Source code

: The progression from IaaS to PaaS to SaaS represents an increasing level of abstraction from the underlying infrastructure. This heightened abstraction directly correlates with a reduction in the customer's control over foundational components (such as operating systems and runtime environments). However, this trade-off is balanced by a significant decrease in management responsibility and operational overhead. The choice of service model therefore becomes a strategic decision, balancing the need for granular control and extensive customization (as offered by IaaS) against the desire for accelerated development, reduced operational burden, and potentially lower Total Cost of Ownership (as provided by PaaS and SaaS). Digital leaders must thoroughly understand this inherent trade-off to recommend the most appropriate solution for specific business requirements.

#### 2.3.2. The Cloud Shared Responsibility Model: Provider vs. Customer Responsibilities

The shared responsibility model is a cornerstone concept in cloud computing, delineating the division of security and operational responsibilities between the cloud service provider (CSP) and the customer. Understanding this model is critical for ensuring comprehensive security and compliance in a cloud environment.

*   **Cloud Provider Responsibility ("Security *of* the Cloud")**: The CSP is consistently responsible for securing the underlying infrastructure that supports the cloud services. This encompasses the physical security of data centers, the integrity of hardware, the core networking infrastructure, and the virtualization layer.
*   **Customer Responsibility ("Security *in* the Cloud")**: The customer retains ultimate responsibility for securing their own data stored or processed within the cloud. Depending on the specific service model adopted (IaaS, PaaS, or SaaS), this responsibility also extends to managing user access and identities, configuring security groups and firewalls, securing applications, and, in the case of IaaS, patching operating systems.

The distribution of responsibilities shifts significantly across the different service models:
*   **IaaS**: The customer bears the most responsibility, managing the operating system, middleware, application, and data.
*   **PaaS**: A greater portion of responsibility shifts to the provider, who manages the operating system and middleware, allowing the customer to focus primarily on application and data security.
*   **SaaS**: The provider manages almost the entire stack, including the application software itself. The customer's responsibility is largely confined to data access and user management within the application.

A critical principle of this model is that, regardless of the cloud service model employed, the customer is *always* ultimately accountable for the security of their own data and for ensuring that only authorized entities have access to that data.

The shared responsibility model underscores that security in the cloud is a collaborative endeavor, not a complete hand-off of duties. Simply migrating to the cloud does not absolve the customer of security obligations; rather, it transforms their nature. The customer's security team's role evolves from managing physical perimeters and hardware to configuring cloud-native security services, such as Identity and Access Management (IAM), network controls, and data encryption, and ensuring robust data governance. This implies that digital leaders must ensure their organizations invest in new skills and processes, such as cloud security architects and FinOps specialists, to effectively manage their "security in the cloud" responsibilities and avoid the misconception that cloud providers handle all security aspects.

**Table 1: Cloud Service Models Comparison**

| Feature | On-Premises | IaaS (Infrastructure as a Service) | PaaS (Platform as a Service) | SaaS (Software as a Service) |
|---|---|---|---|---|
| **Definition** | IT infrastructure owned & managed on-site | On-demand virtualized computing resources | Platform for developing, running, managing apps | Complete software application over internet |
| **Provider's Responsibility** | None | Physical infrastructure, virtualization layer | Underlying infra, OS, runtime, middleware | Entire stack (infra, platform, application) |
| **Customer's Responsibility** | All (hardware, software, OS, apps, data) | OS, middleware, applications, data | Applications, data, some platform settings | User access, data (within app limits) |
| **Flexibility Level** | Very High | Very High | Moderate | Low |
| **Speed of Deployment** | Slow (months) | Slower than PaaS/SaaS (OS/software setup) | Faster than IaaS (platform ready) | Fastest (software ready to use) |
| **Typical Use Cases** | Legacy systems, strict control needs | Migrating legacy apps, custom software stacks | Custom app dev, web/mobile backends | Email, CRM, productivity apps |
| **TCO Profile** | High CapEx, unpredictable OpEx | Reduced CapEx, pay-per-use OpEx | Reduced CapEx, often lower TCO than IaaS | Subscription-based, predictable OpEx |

-----

* TASK DETAILS *
Output the listing above exactly as it appears.

* PROBLEM SOLUTION *
Source code

: The progression from IaaS to PaaS to SaaS represents an increasing level of abstraction from the underlying infrastructure. This heightened abstraction directly correlates with a reduction in the customer's control over foundational components (such as operating systems and runtime environments). However, this trade-off is balanced by a significant decrease in management responsibility and operational overhead. The choice of service model therefore becomes a strategic decision, balancing the need for granular control and extensive customization (as offered by IaaS) against the desire for accelerated development, reduced operational burden, and potentially lower Total Cost of Ownership (as provided by PaaS and SaaS). Digital leaders must thoroughly understand this inherent trade-off to recommend the most appropriate solution for specific business requirements.

#### 2.3.2. The Cloud Shared Responsibility Model: Provider vs. Customer Responsibilities

The shared responsibility model is a cornerstone concept in cloud computing, delineating the division of security and operational responsibilities between the cloud service provider (CSP) and the customer. Understanding this model is critical for ensuring comprehensive security and compliance in a cloud environment.

*   **Cloud Provider Responsibility ("Security *of* the Cloud")**: The CSP is consistently responsible for securing the underlying infrastructure that supports the cloud services. This encompasses the physical security of data centers, the integrity of hardware, the core networking infrastructure, and the virtualization layer.
*   **Customer Responsibility ("Security *in* the Cloud")**: The customer retains ultimate responsibility for securing their own data stored or processed within the cloud. Depending on the specific service model adopted (IaaS, PaaS, or SaaS), this responsibility also extends to managing user access and identities, configuring security groups and firewalls, securing applications, and, in the case of IaaS, patching operating systems.

The distribution of responsibilities shifts significantly across the different service models:
*   **IaaS**: The customer bears the most responsibility, managing the operating system, middleware, application, and data.
*   **PaaS**: A greater portion of responsibility shifts to the provider, who manages the operating system and middleware, allowing the customer to focus primarily on application and data security.
*   **SaaS**: The provider manages almost the entire stack, including the application software itself. The customer's responsibility is largely confined to data access and user management within the application.

A critical principle of this model is that, regardless of the cloud service model employed, the customer is *always* ultimately accountable for the security of their own data and for ensuring that only authorized entities have access to that data.

The shared responsibility model underscores that security in the cloud is a collaborative endeavor, not a complete hand-off of duties. Simply migrating to the cloud does not absolve the customer of security obligations; rather, it transforms their nature. The customer's security team's role evolves from managing physical perimeters and hardware to configuring cloud-native security services, such as Identity and Access Management (IAM), network controls, and data encryption, and ensuring robust data governance. This implies that digital leaders must ensure their organizations invest in new skills and processes, such as cloud security architects and FinOps specialists, to effectively manage their "security in the cloud" responsibilities and avoid the misconception that cloud providers handle all security aspects.

**Table 1: Cloud Service Models Comparison**

| Feature | On-Premises | IaaS (Infrastructure as a Service) | PaaS (Platform as a Service) | SaaS (Software as a Service) |
|---|---|---|---|---|
| **Definition** | IT infrastructure owned & managed on-site | On-demand virtualized computing resources | Platform for developing, running, managing apps | Complete software application over internet |
| **Provider's Responsibility** | None | Physical infrastructure, virtualization layer | Underlying infra, OS, runtime, middleware | Entire stack (infra, platform, application) |
| **Customer's Responsibility** | All (hardware, software, OS, apps, data) | OS, middleware, applications, data | Applications, data, some platform settings | User access, data (within app limits) |
| **Flexibility Level** | Very High | Very High | Moderate | Low |
| **Speed of Deployment** | Slow (months) | Slower than PaaS/SaaS (OS/software setup) | Faster than IaaS (platform ready) | Fastest (software ready to use) |
| **Typical Use Cases** | Legacy systems, strict control needs | Migrating legacy apps, custom software stacks | Custom app dev, web/mobile backends | Email, CRM, productivity apps |
| **TCO Profile** | High CapEx, unpredictable OpEx | Reduced CapEx, pay-per-use OpEx | Reduced CapEx, often lower TCO than IaaS | Subscription-based, predictable OpEx |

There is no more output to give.